• Try it: Pull out every line in the items below that contains the word "просто", and copy each one in full.

• Input material:
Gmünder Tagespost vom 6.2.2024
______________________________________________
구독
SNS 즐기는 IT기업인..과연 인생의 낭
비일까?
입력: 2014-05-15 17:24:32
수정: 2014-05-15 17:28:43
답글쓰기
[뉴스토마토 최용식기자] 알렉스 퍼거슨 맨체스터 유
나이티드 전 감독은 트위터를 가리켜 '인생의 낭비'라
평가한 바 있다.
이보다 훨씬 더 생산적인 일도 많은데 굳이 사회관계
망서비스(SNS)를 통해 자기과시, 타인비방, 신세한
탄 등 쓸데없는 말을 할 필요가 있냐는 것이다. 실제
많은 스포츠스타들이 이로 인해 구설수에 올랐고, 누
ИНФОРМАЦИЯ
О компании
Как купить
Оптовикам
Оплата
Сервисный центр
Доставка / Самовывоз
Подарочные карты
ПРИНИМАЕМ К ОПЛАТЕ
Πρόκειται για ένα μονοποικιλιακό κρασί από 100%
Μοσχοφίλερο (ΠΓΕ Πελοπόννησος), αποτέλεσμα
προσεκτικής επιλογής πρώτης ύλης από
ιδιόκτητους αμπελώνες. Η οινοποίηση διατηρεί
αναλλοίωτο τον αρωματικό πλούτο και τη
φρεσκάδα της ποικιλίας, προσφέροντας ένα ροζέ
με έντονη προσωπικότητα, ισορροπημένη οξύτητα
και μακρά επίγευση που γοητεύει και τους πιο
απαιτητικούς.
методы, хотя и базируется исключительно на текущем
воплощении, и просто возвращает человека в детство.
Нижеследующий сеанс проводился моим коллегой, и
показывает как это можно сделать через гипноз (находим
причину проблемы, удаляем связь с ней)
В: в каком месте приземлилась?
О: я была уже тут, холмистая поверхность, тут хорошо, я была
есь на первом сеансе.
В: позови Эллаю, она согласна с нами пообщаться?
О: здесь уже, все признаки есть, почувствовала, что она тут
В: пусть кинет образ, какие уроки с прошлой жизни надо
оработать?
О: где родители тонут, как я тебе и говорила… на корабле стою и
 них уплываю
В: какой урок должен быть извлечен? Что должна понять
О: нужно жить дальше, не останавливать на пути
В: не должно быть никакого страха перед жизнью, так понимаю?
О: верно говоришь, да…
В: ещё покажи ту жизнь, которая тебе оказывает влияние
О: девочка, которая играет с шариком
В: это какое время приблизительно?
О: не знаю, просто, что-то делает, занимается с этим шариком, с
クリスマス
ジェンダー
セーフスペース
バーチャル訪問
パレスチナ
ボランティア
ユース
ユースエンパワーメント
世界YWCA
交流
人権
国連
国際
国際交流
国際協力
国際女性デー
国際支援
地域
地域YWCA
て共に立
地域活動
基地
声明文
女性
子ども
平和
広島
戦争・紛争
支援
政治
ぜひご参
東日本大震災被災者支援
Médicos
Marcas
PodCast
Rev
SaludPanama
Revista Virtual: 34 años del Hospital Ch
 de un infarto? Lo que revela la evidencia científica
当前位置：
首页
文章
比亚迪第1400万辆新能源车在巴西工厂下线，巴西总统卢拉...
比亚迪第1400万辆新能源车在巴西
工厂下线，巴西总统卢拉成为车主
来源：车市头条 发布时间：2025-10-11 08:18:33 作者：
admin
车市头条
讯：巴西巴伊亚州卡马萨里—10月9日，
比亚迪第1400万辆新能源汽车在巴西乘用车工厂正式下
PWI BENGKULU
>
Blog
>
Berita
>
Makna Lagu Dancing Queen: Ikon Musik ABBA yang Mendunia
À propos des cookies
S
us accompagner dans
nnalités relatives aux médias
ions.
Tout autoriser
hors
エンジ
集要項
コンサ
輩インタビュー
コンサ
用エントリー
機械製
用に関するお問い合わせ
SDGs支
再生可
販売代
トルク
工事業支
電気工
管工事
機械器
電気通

• Written solution:
воплощении, и просто возвращает человека в детство.
О: не знаю, просто, что-то делает, занимается с этим шариком, с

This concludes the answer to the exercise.